Model for Strain-Induced Precipitation Kinetics in Microalloyed Steels

Abstract

Based on Dutta and Sellars’s expression for the start of strain-induced precipitation in microalloyed steels, a new model has been constructed which takes into account the influence of variables such as microalloying element percentages, strain, temperature, strain rate, and grain size. Although the equation given by these authors reproduces the typical “C” shape of the precipitation start time (P _s) curve well, the expression is not reliable for all cases. Recrystallization–precipitation–time–temperature diagrams have been plotted thanks to a new experimental study carried out by means of hot torsion tests on approximately twenty microalloyed steels with different Nb, V, and Ti contents. Mathematical analysis of the results recommends the modification of some parameters such as the supersaturation ratio (K _s) and constant B, which is no longer a constant, but a function of K _s when the latter is calculated at the nose temperature (T _N) of the P _s curve. The value of parameter B is deduced from the minimum point or nose of the P _s curve, where ∂t _0.05/∂T is equal to zero, and it can be demonstrated that B cannot be a constant. The new expressions for these parameters are derived from the latest studies undertaken by the authors and this work represents an attempt to improve the model. The expressions are now more consistent and predict the precipitation–time–temperature curves with remarkable accuracy. The model for strain-induced precipitation kinetics is completed by means of Avrami’s equation.

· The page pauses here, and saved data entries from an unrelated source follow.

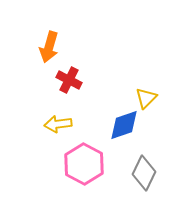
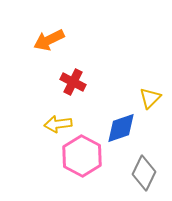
orange arrow: moved 7 px up; rotated 48 degrees clockwise
red cross: moved 4 px right, 2 px down
yellow triangle: moved 4 px right
blue diamond: moved 3 px left, 3 px down
pink hexagon: moved 2 px left, 8 px up
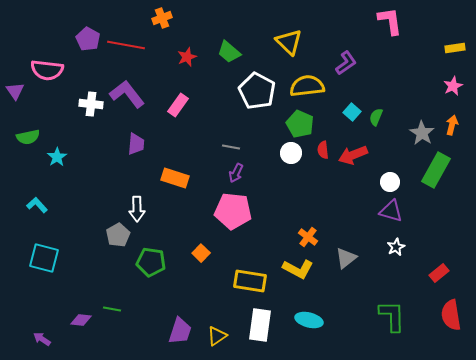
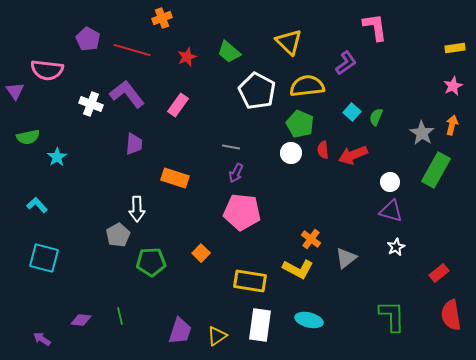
pink L-shape at (390, 21): moved 15 px left, 6 px down
red line at (126, 45): moved 6 px right, 5 px down; rotated 6 degrees clockwise
white cross at (91, 104): rotated 15 degrees clockwise
purple trapezoid at (136, 144): moved 2 px left
pink pentagon at (233, 211): moved 9 px right, 1 px down
orange cross at (308, 237): moved 3 px right, 2 px down
green pentagon at (151, 262): rotated 12 degrees counterclockwise
green line at (112, 309): moved 8 px right, 7 px down; rotated 66 degrees clockwise
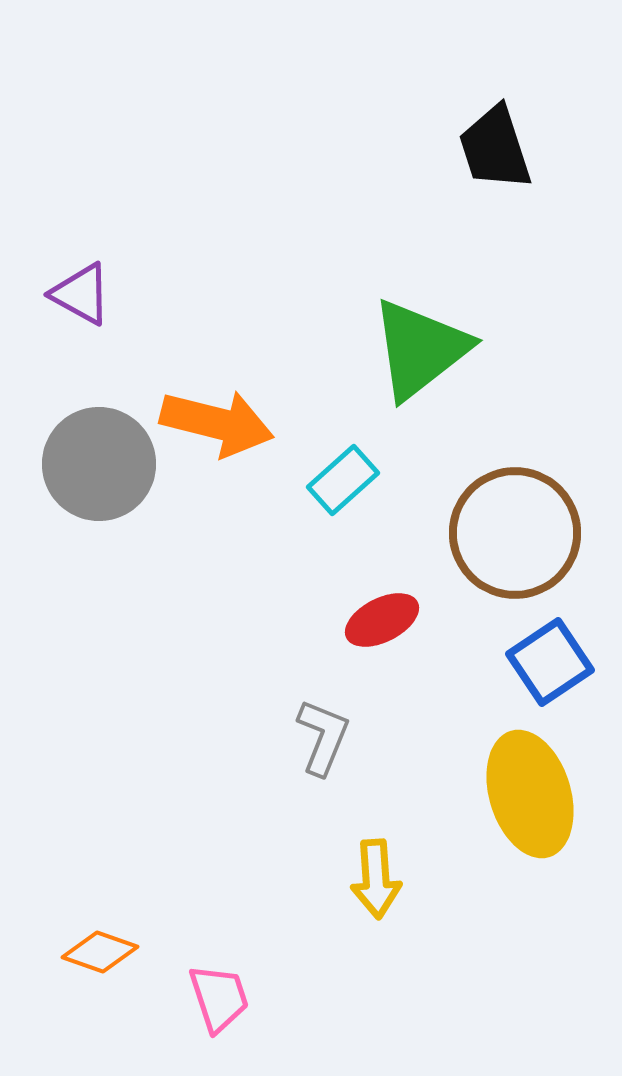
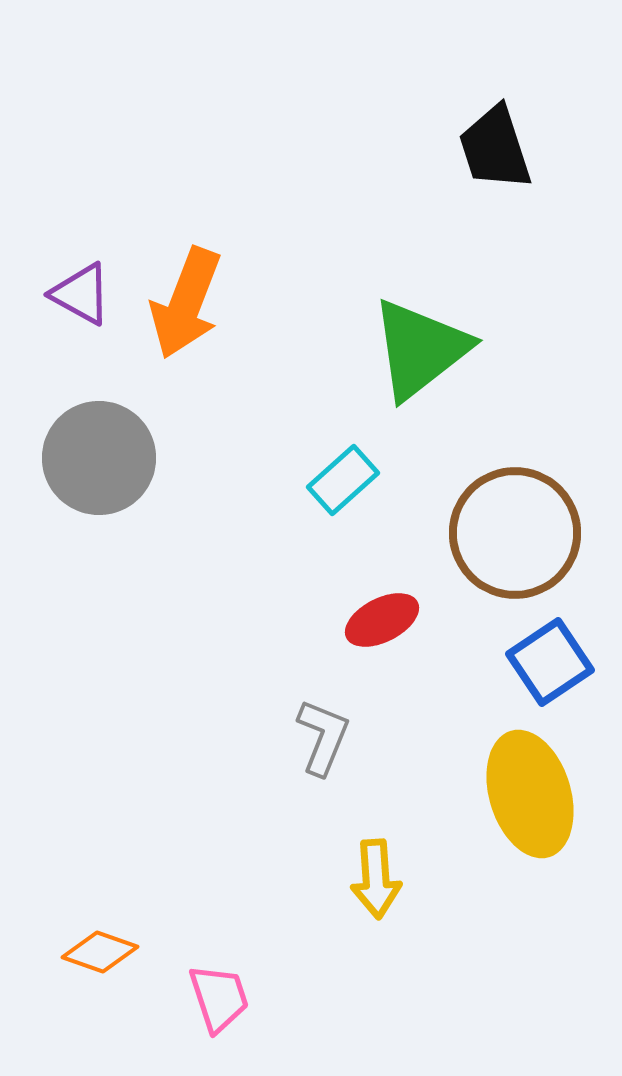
orange arrow: moved 31 px left, 120 px up; rotated 97 degrees clockwise
gray circle: moved 6 px up
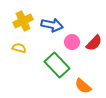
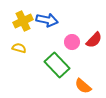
blue arrow: moved 5 px left, 5 px up
red semicircle: moved 3 px up
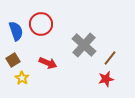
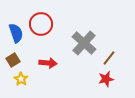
blue semicircle: moved 2 px down
gray cross: moved 2 px up
brown line: moved 1 px left
red arrow: rotated 18 degrees counterclockwise
yellow star: moved 1 px left, 1 px down
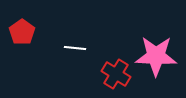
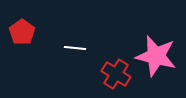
pink star: rotated 12 degrees clockwise
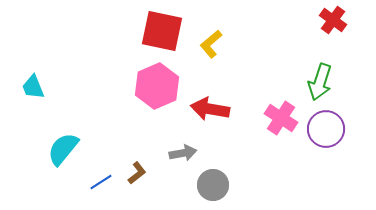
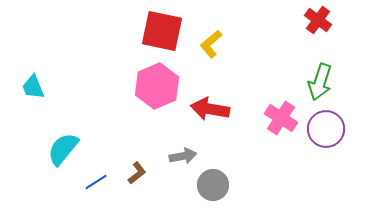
red cross: moved 15 px left
gray arrow: moved 3 px down
blue line: moved 5 px left
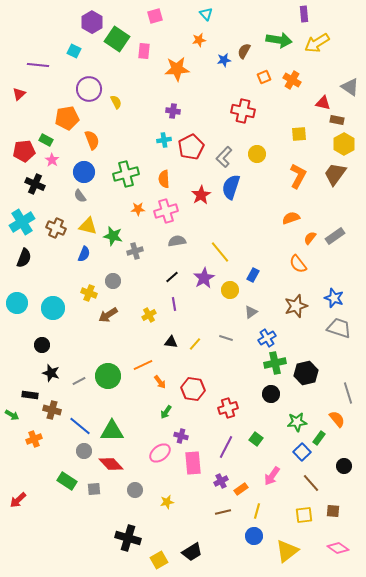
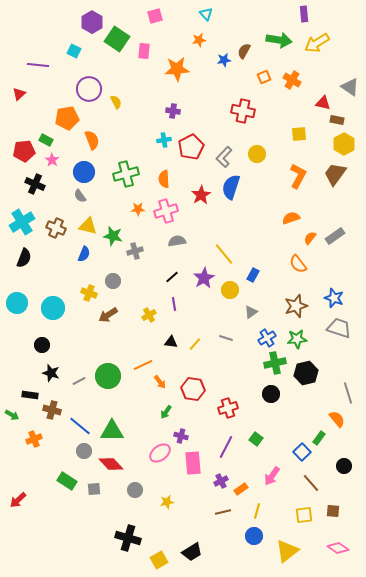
yellow line at (220, 252): moved 4 px right, 2 px down
green star at (297, 422): moved 83 px up
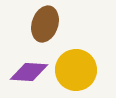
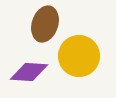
yellow circle: moved 3 px right, 14 px up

Appendix: Model Expressions for the Start of Precipitation

$$ t_{0.05} = A\varepsilon^{ - \beta } D^{\text{s}} Z^{\text{r}} \exp \left( {\frac{{Q_{\text{diff}} }}{\text{RT}}} \right)\exp \left[ {\frac{B}{{T^{3} \left( {\ln k_{\text{s}} } \right)^{2} }}} \right] $$

$$ T_{\text{N}} = T_{\text{s}} - T_{\text{N}} . $$

The expressions for T _s are as follows:

V-Steels: \( T_{\text{s}} = \frac{7700}{{2.86 - \log \left( {{\text{V}}\,{\text{pct}}} \right)\left( {{\text{N}}\,{\text{pct}}} \right)}}. \)

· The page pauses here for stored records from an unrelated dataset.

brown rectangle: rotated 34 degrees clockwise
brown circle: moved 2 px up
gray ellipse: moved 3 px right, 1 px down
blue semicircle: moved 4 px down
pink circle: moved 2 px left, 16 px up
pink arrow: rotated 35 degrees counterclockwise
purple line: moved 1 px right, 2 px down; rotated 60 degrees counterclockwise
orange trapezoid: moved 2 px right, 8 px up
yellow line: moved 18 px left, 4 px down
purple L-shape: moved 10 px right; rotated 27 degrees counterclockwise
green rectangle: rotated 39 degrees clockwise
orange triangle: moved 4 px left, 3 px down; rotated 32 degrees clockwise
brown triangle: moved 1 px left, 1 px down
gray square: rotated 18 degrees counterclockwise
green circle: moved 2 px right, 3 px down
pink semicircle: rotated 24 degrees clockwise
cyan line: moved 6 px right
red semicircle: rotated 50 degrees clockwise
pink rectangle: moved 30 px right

Nb-Steels: \( T_{\text{s}} = \frac{9450}{{4.12 - \log \left( {{\text{Nb}}\,{\text{pct}}} \right)\left( {{\text{C}}\,{\text{pct}}} \right)^{0.7} \left( {{\text{N}}\,{\text{pct}}} \right)^{0.2} .}} \)

V-Steels: \( \Updelta T_{\text{N}} = 176.1\left[ {X_{\text{i}} } \right]^{0.382}. \)

Nb-Steels: \( \Updelta T_{\text{N}} = 139\left[ {X_{\text{i}} } \right]^{0.283} . \)

V-Ti and Nb-Ti Steels: \( \Updelta T_{\text{N}} = 118\left[ {X_{\text{i}} } \right]^{0.293} . \)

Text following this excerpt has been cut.